> **PAGE**:
The influence of social media on the financial market has increased enormously, especially in recent years. Perhaps the most influential example is the 2021 rise in GameStop shares, driven by a coordinated effort by users of the social media platform Reddit. This demonstrates that social media has become a significant factor in predicting stock performance. The goal of this project is to find a way to use unstructured text data from social media, such as tweets or comments, to determine opinion indicators for the future stock performance of various companies and to use them to improve stock forecasts. Suitable natural language processing (NLP) methods should be used for this purpose.
To further clarify our research question, we want to pay particular attention to phenomena such as the “GameStop short squeeze,” which have been rarely investigated until now. In the recently published paper [1], these phenomena (hereinafter referred to as “YOLO” events) are analyzed using data from Reddit. However, the authors do not consider the sentiment of the collected data in their analysis. The extent to which other platforms and sentiment are suitable as indicators for, for example, stock price volatility will be the focus of our project. For this purpose, we will evaluate historical Twitter data for the prices examined in the paper using sentiment analysis.
The stocks that are the focus of our analysis are GameStop, AMC Entertainment Holdings, BlackBerry, and Nokia. YOLO events from the recent past are known for these stocks. We will specifically examine these events and determine the correlation between volatility and Twitter sentiment.

> **EXERCISE INSTRUCTIONS**: Please retype the project description starting at "The influence of" and ending at "for this purpose.". The records have no connection to the project description.

> **RECORD SET**:
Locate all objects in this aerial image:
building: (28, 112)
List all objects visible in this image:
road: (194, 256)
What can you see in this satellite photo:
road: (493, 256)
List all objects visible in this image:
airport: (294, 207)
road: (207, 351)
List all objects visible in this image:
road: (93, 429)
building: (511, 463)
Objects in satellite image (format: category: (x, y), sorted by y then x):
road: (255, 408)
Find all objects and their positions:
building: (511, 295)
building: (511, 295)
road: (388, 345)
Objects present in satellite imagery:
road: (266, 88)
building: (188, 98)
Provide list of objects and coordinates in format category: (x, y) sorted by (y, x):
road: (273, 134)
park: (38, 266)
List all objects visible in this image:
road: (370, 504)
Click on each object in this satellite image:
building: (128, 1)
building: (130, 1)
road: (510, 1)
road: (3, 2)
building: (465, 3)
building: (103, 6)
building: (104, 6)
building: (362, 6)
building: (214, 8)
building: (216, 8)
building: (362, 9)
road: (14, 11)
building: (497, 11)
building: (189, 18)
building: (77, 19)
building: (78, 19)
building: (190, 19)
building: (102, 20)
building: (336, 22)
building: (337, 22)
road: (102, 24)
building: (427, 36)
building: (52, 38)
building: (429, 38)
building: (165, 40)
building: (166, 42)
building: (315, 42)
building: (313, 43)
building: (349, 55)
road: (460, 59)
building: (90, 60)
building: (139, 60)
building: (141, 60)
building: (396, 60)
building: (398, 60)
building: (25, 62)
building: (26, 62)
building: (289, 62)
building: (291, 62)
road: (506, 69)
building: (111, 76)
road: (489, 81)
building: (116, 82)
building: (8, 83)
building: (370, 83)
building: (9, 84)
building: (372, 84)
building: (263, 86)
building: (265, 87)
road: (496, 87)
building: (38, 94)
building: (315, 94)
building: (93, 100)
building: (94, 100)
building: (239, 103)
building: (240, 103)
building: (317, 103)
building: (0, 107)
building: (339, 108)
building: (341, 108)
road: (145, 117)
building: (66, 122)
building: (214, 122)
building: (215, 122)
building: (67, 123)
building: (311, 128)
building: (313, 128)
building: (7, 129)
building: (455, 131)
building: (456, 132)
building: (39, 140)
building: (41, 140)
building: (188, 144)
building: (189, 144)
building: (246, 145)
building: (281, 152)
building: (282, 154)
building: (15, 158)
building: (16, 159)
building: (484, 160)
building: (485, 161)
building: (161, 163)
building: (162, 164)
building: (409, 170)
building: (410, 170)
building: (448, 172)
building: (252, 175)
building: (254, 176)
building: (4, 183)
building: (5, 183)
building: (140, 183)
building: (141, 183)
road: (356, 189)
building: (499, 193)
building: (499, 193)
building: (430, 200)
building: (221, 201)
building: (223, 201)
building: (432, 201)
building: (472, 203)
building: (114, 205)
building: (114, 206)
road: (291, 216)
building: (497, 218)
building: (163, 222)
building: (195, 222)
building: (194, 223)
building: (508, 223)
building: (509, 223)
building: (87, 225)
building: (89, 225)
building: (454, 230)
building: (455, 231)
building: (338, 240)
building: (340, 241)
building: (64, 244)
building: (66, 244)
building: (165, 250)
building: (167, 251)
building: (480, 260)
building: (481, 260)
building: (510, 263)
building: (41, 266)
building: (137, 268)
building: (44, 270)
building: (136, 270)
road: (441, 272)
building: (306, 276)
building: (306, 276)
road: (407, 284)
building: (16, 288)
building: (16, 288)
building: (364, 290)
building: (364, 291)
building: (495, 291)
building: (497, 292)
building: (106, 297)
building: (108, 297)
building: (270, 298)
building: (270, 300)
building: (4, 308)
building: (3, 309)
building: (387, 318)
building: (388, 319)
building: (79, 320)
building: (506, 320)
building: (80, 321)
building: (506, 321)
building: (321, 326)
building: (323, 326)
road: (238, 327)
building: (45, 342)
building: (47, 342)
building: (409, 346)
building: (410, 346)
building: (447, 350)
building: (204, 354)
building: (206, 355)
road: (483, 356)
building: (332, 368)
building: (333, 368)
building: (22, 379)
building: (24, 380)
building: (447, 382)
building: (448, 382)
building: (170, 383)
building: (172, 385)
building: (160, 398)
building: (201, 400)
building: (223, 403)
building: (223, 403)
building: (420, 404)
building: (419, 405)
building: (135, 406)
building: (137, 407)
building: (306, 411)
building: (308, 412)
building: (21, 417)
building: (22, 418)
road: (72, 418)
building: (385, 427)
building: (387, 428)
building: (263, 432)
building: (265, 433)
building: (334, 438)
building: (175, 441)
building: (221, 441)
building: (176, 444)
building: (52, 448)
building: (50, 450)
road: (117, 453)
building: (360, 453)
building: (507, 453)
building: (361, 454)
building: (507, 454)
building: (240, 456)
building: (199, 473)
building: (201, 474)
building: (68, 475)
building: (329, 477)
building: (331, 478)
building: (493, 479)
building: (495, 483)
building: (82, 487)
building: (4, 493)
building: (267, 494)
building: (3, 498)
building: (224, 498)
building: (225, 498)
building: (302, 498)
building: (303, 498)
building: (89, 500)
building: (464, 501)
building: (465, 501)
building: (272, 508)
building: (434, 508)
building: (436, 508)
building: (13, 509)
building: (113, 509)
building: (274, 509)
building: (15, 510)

> **RIGHT ANSWER**:
The influence of social media on the financial market has increased enormously, especially in recent years. Perhaps the most influential example is the 2021 rise in GameStop shares, driven by a coordinated effort by users of the social media platform Reddit. This demonstrates that social media has become a significant factor in predicting stock performance. The goal of this project is to find a way to use unstructured text data from social media, such as tweets or comments, to determine opinion indicators for the future stock performance of various companies and to use them to improve stock forecasts. Suitable natural language processing (NLP) methods should be used for this purpose.